Earlier this month, Toronto Distillery Co. released 1,452 bottles of its inaugural brown spirit, First Barrels Straight Canadian Whisky. Within two days of release, one-third had been sold despite the only sales outlets being the Junction-area distillery's bottle shop and its website. By press time, it's quite possible the craft operation's entire first run will be sold out.
"There could be some left, since we're doing pretty much zero marketing and relying almost entirely on word of mouth," says Charles Benoit, who along with Jesse Razaqpur owns the all-organic distillery. Selling through a first run is every entrepreneur's dream, of course, but given that Toronto Distillery Co. likely now has to wait upwards of a year for its next batch, that's a lot of delayed gratification.
With craft distillation, the numbers are, almost by definition, maddeningly small. "We have a little artisan hybrid pot still that produces about 23 litres of absolute alcohol per run, which is very, very little," says Razaqpur. "So you have to run that still an awful lot before you get to the point that you can even fill a barrel. And from there you have to deal with things like Angel's Share [evaporation] and leakage."
And then there are the hazards of trying something new. In November, the recently licensed distillery, the first in Toronto since 1933, will release a one-of-a-kind hickory-barrel-aged spirit. Although not a first-barrel release, it will probably still be collectible; Pete Bradford of Prince Edward County's Carriage House Cooperage, who was commissioned to make the special hickory barrel, said he'd never make another on account of the wood being such a pain to work with. This super-limited release of 200 or so bottles isn't likely to last long, either.
Given all these built-in hardships, how does a new venture survive in the whisky business? The answer is that most start off by selling white, unaged spirits, including gin, vodka or "white dog," (a.k.a. moonshine) while they wait for their spirits to age. Benoit says this helps, but other creative approaches are also part of the recipe.

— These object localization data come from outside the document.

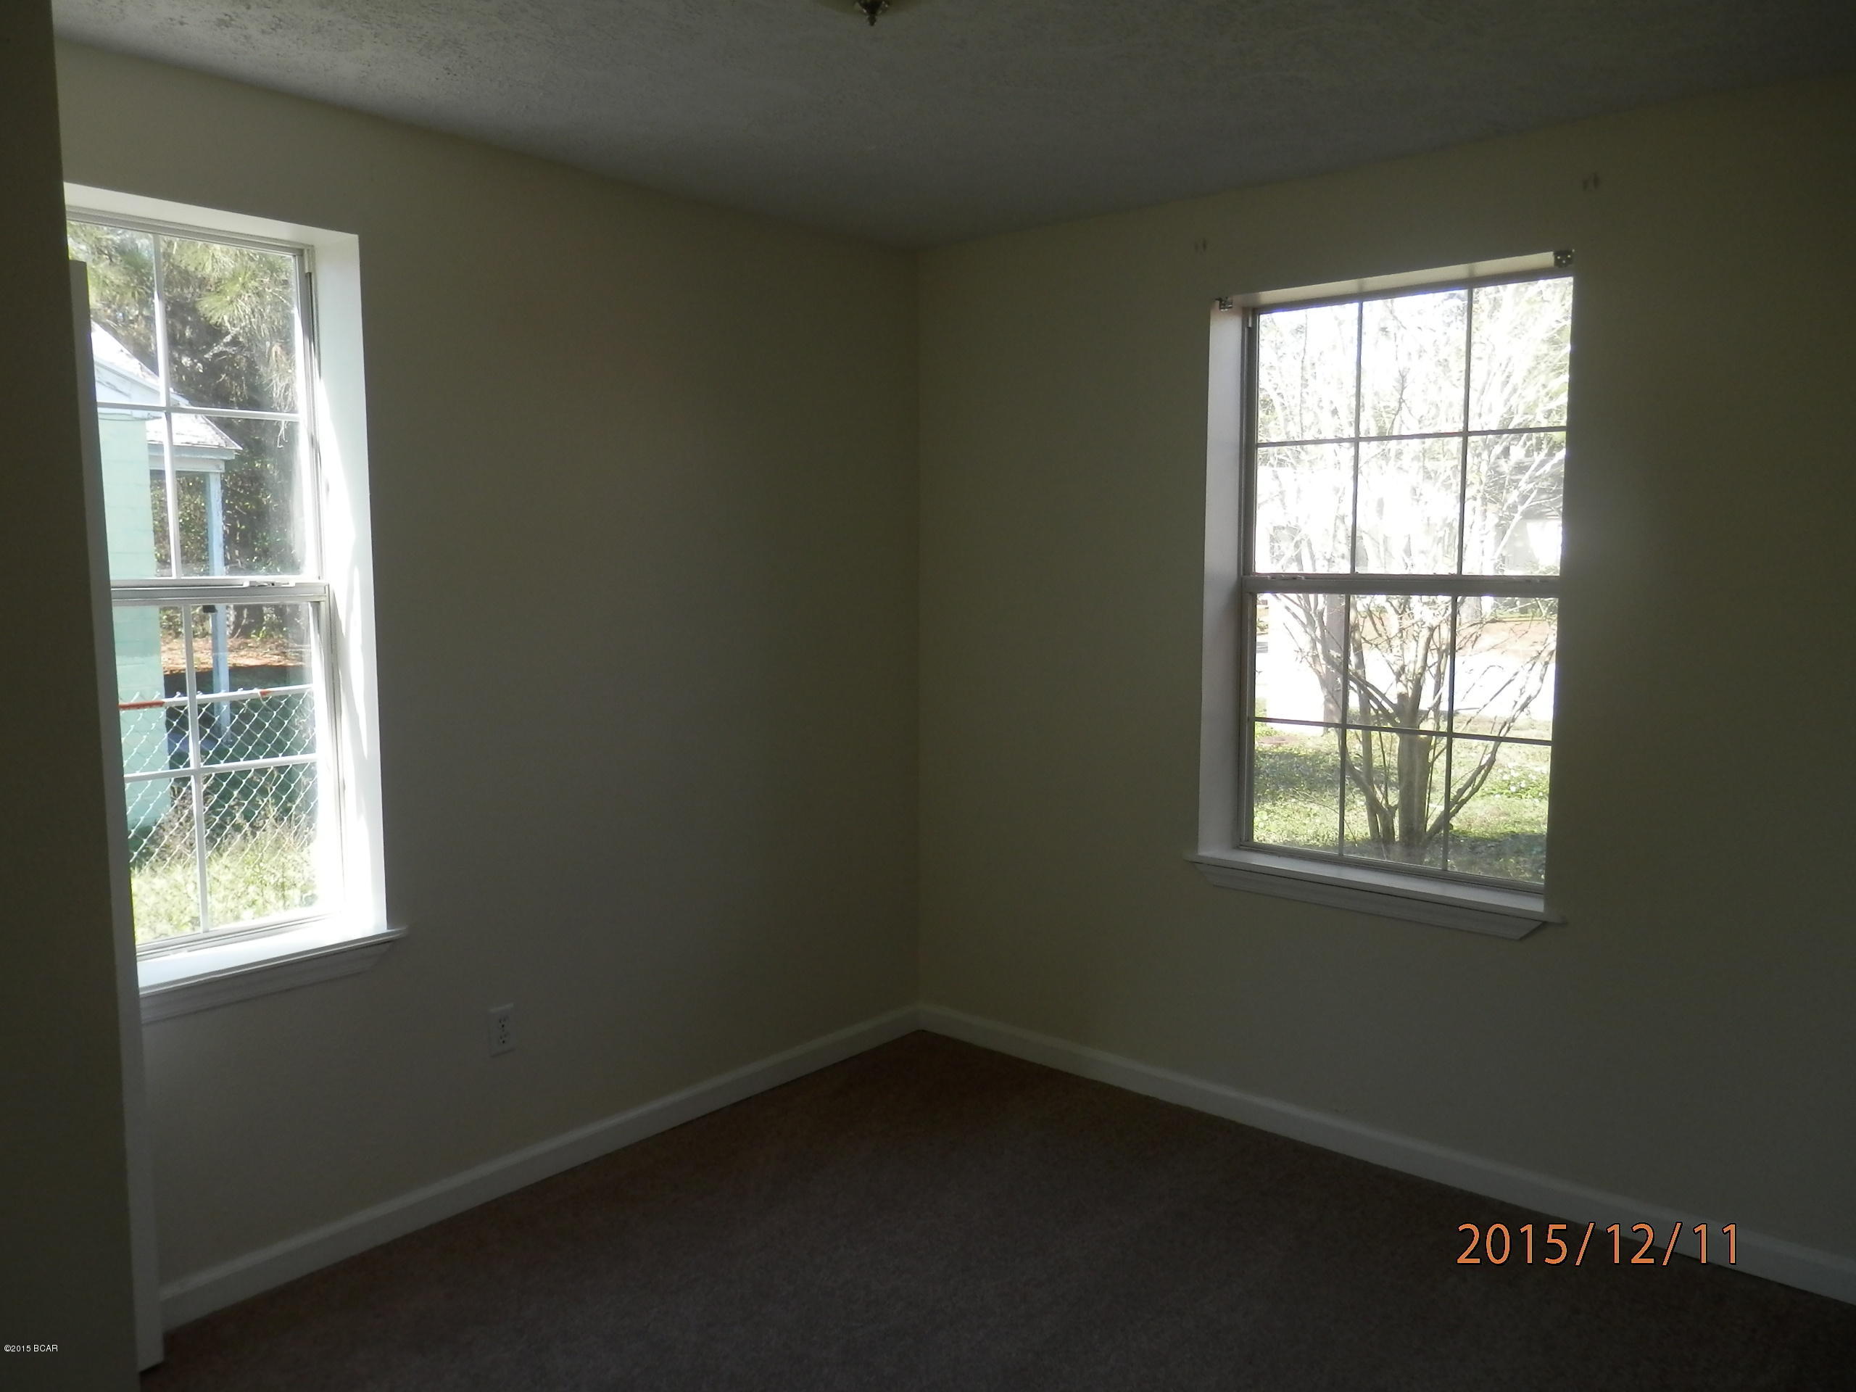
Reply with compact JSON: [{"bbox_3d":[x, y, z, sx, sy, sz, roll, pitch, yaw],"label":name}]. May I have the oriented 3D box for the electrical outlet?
[{"bbox_3d":[-0.992,0.784,3.137,0.008,0.114,0.070,5,7,40],"label":"electrical outlet"}]

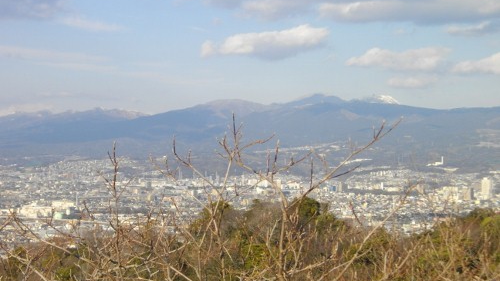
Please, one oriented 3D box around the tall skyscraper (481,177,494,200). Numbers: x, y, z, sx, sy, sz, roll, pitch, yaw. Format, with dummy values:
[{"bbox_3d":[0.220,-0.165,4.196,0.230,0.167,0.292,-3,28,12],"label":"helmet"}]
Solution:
[{"bbox_3d":[939.579,191.081,4400.000,32.000,87.000,30.000,-1,-1,33],"label":"tall skyscraper"}]

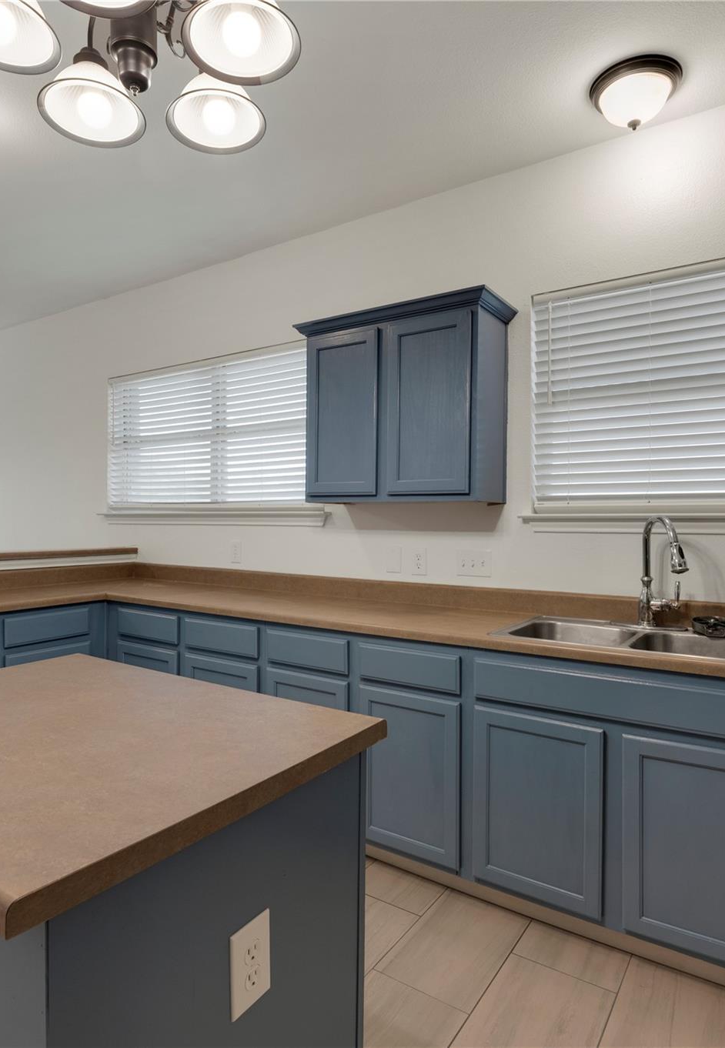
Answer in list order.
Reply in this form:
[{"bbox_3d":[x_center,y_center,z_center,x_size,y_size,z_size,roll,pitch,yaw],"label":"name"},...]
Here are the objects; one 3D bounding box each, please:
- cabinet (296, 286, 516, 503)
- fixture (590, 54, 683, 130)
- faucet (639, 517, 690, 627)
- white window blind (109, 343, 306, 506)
[{"bbox_3d":[0.170,-0.485,2.667,0.911,0.800,0.372,1,0,33],"label":"cabinet"},{"bbox_3d":[0.922,-1.399,2.065,0.285,0.148,0.285,1,0,33],"label":"fixture"},{"bbox_3d":[1.055,0.168,2.095,0.125,0.396,0.270,0,0,1],"label":"faucet"},{"bbox_3d":[-0.939,-0.525,3.653,1.800,0.879,0.055,1,0,33],"label":"white window blind"}]

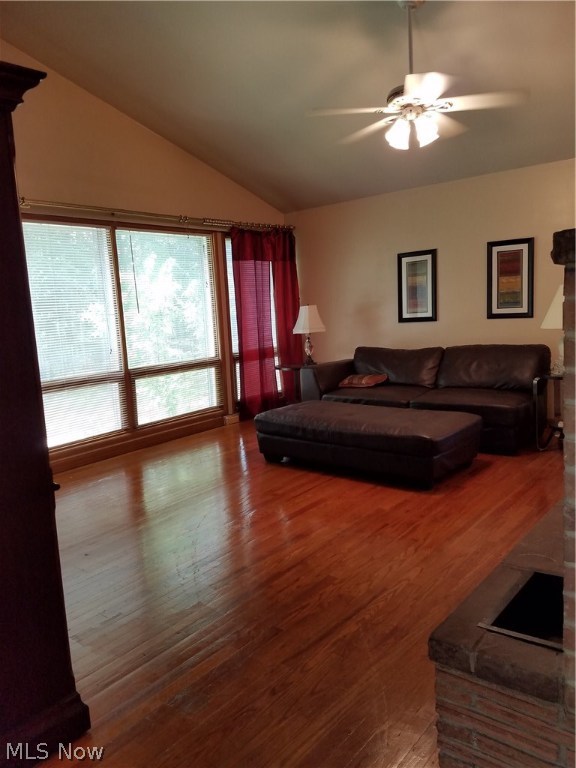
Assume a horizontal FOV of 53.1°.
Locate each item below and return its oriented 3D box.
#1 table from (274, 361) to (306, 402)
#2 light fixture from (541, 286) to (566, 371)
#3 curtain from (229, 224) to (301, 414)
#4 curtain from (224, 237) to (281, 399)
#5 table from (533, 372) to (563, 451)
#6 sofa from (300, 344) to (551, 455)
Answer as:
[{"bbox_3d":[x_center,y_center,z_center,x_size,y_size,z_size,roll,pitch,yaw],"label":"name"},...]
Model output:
[{"bbox_3d":[0.173,0.094,6.599,0.520,0.610,0.520,3,10,38],"label":"table"},{"bbox_3d":[2.325,-0.460,4.766,0.460,0.755,0.460,3,10,38],"label":"light fixture"},{"bbox_3d":[-0.252,-0.737,6.896,0.140,2.200,1.020,3,10,38],"label":"curtain"},{"bbox_3d":[-0.369,-0.756,6.792,0.120,1.900,0.840,3,10,38],"label":"curtain"},{"bbox_3d":[2.438,0.205,4.823,0.520,0.620,0.600,3,10,38],"label":"table"},{"bbox_3d":[1.281,0.073,5.601,2.110,0.800,1.080,3,10,38],"label":"sofa"}]

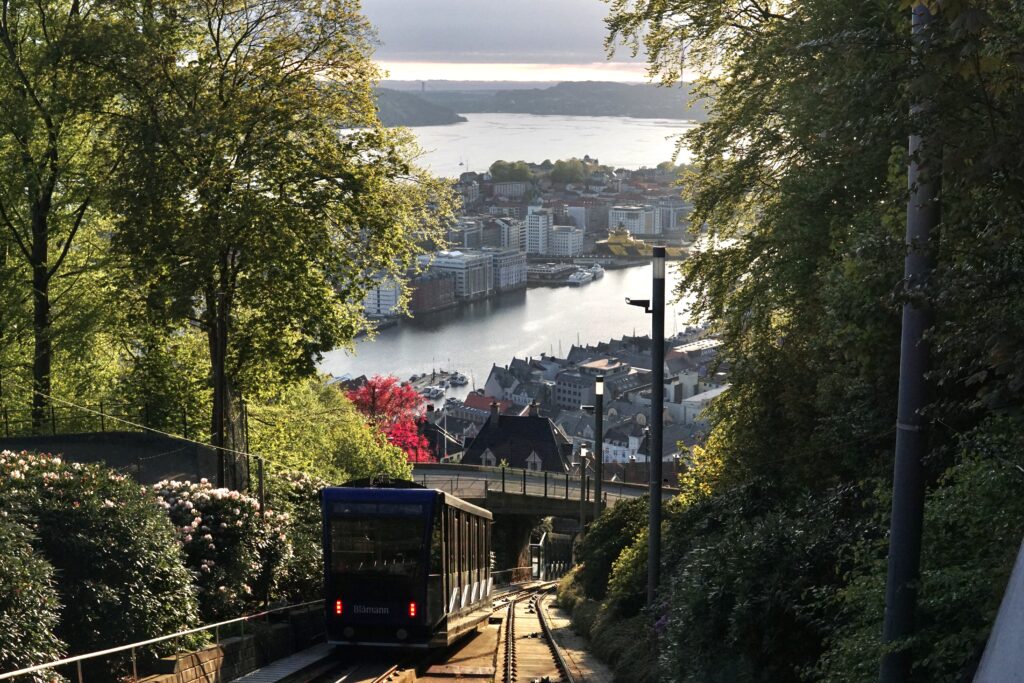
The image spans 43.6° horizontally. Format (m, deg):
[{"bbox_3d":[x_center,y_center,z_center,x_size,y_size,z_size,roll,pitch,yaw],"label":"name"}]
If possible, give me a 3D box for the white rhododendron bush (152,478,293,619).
[{"bbox_3d":[-6.626,4.761,29.300,2.850,2.950,2.700,0,12,0],"label":"white rhododendron bush"}]

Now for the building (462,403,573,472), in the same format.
[{"bbox_3d":[0.800,12.908,145.322,12.300,12.500,12.300,1,11,6],"label":"building"}]

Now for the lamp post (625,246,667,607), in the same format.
[{"bbox_3d":[2.263,1.554,21.820,0.570,6.343,0.200,-1,11,-6],"label":"lamp post"}]

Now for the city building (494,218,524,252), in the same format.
[{"bbox_3d":[-4.500,-88.840,1101.456,20.000,35.000,20.000,7,14,31],"label":"city building"}]

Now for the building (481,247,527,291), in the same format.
[{"bbox_3d":[-6.900,-56.428,982.534,20.000,28.000,38.000,7,14,31],"label":"building"}]

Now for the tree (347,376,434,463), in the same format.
[{"bbox_3d":[-8.400,6.395,91.513,6.800,8.300,6.600,0,11,0],"label":"tree"}]

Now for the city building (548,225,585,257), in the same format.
[{"bbox_3d":[46.267,-88.051,1109.996,21.000,25.000,22.000,6,13,29],"label":"city building"}]

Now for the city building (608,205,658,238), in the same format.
[{"bbox_3d":[122.900,-124.625,1309.501,40.000,27.000,24.000,7,14,31],"label":"city building"}]

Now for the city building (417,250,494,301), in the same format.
[{"bbox_3d":[-41.544,-49.179,927.656,41.000,27.000,34.000,8,14,34],"label":"city building"}]

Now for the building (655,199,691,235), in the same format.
[{"bbox_3d":[162.213,-127.142,1298.558,18.000,28.000,50.000,6,13,26],"label":"building"}]

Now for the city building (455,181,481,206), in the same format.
[{"bbox_3d":[-43.819,-148.843,1287.343,22.000,21.000,13.500,8,14,34],"label":"city building"}]

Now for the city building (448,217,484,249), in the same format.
[{"bbox_3d":[-38.000,-81.429,1060.103,20.000,35.000,22.000,7,14,31],"label":"city building"}]

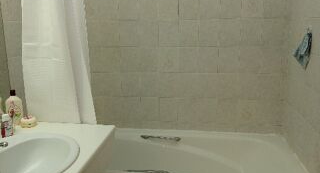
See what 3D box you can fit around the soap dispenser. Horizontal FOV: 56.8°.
[{"bbox_3d":[-0.774,0.110,1.565,0.081,0.189,0.050,-7,13,-27],"label":"soap dispenser"}]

"The big thing is just focusing on tours and consumer education. Every single weekend we do private booking tours," Benoit says. At $25 a head, they'll show you the entire operation and demystify the process of making spirits. "That's been key for us," he adds. "Enough to keep the lights on even, but not enough for us to make the investments we'd like to make."
To ease the burden on themselves and other craft distillers, Benoit and Razaqpur (both lawyers) are campaigning for reforms to at least two major aspects of spirits legislation, with a constitutional challenge to the requirement that craft distilleries are charged an LCBO mark-up, even when selling at their own retail stores. But Toronto Distillery Co. has courted controversy with its latest release, since, by law, all Canadian whisky must be aged for at least three years. First Barrels contains liquor as young as two months and even the oldest spirit in the bottle – 26 months – doesn't meet the criteria. The company's rationale for releasing the spirit early: Razaqpur and Benoit claim their process of using small, new oak barrels accelerated the maturation process so much that the whisky is prematurely ready.
Their process has been the subject of considerable backlash from industry folk, educated consumers and spirits experts on a number of forums including Instagram and Reddit. Aside from the fact that it doesn't seem fair to those who have complied with the law and may set a dangerous precedent, many champion our aging laws as one of the industry's defining features, arguably Canada's greatest contribution to the evolution of whisky on a global level. In 1890, for example, it became the first country in the world to require a minimum mandatory aging period. (Two years at the outset, it has since been upped to three.)
Davin De Kergommeaux, author of Canadian Whisky: The Portable Expert, defends the three-year rule as absolute and unequivocally inviolable. "I think this has the potential to erode the value of the term Canadian whisky and opens the door to all kinds of shortcuts that would diminish the reputation of the category and deceive consumers into believing something is whisky when it is not."
When asked about the controversy, Benoit and Razaqpur simply see it as an opportunity to work with other craft distilleries to change this law.
The golden caramel-vanilla flavour of First Barrels matches its sweet butterscotch aroma, although both fade quickly as the oak takes over on the finish, a result of the new, freshly charred oak barrels. It's borderline bourbonesque – another characteristic that De Kergommeaux takes issue with.
Will First Barrels also be the last barrels of Toronto Distillery's Canadian whisky? Probably not. The chances of changing the definition of Canadian spirits may be slim but, by their next release, Benoit and Razaqpur should finally have some of the spirit that's reached the age of majority.